Records from a collection:

┏━━

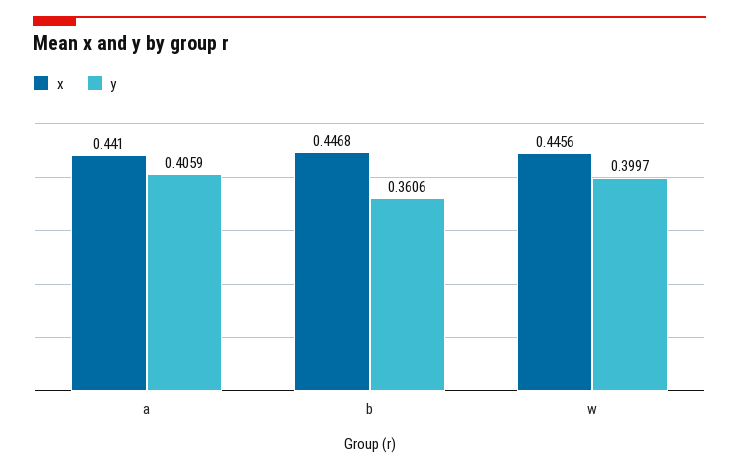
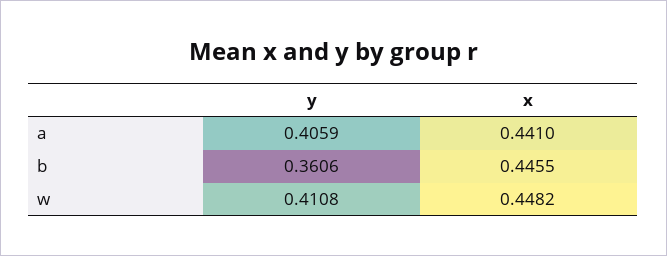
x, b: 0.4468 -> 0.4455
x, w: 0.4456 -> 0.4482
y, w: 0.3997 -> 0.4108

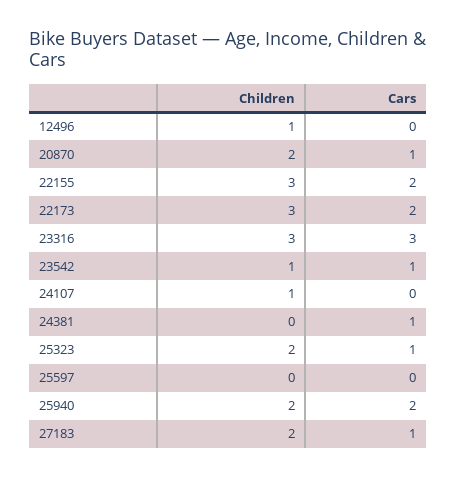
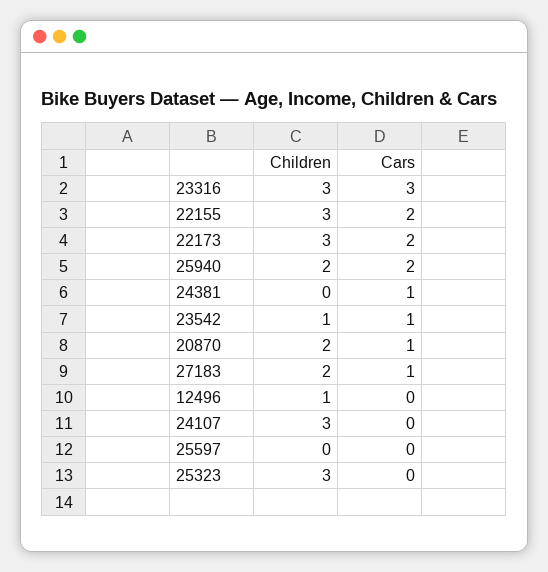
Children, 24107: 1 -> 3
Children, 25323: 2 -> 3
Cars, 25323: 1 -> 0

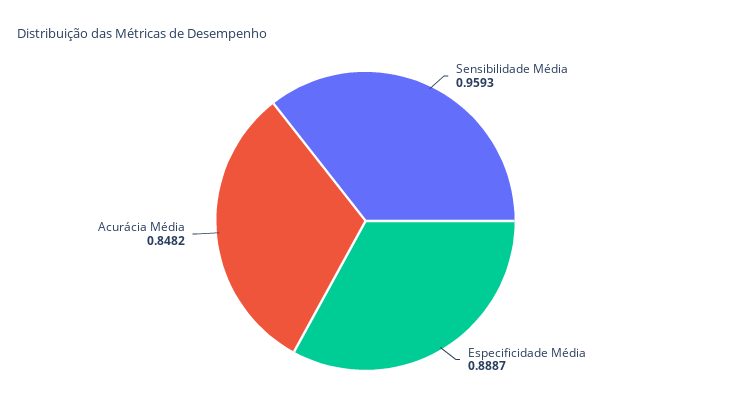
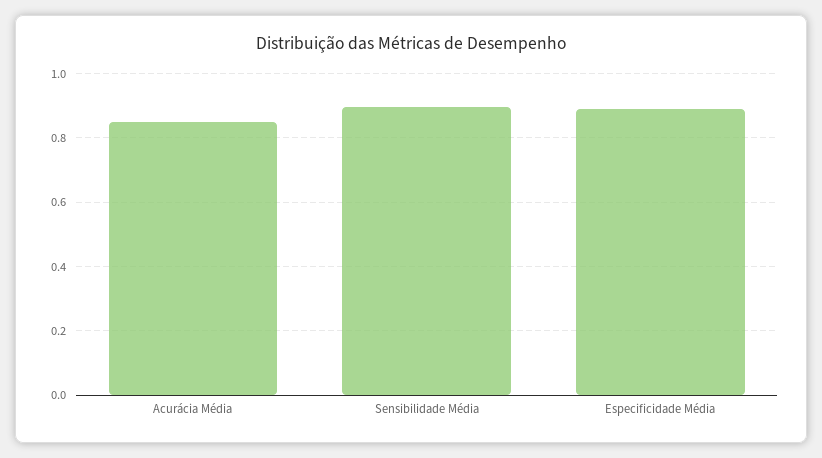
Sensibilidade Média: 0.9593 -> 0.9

┗━━

- [Your goal] Copy out every line above without change, dropping the pictures.

- [Reply]
x, b: 0.4468 -> 0.4455
x, w: 0.4456 -> 0.4482
y, w: 0.3997 -> 0.4108

Children, 24107: 1 -> 3
Children, 25323: 2 -> 3
Cars, 25323: 1 -> 0

Sensibilidade Média: 0.9593 -> 0.9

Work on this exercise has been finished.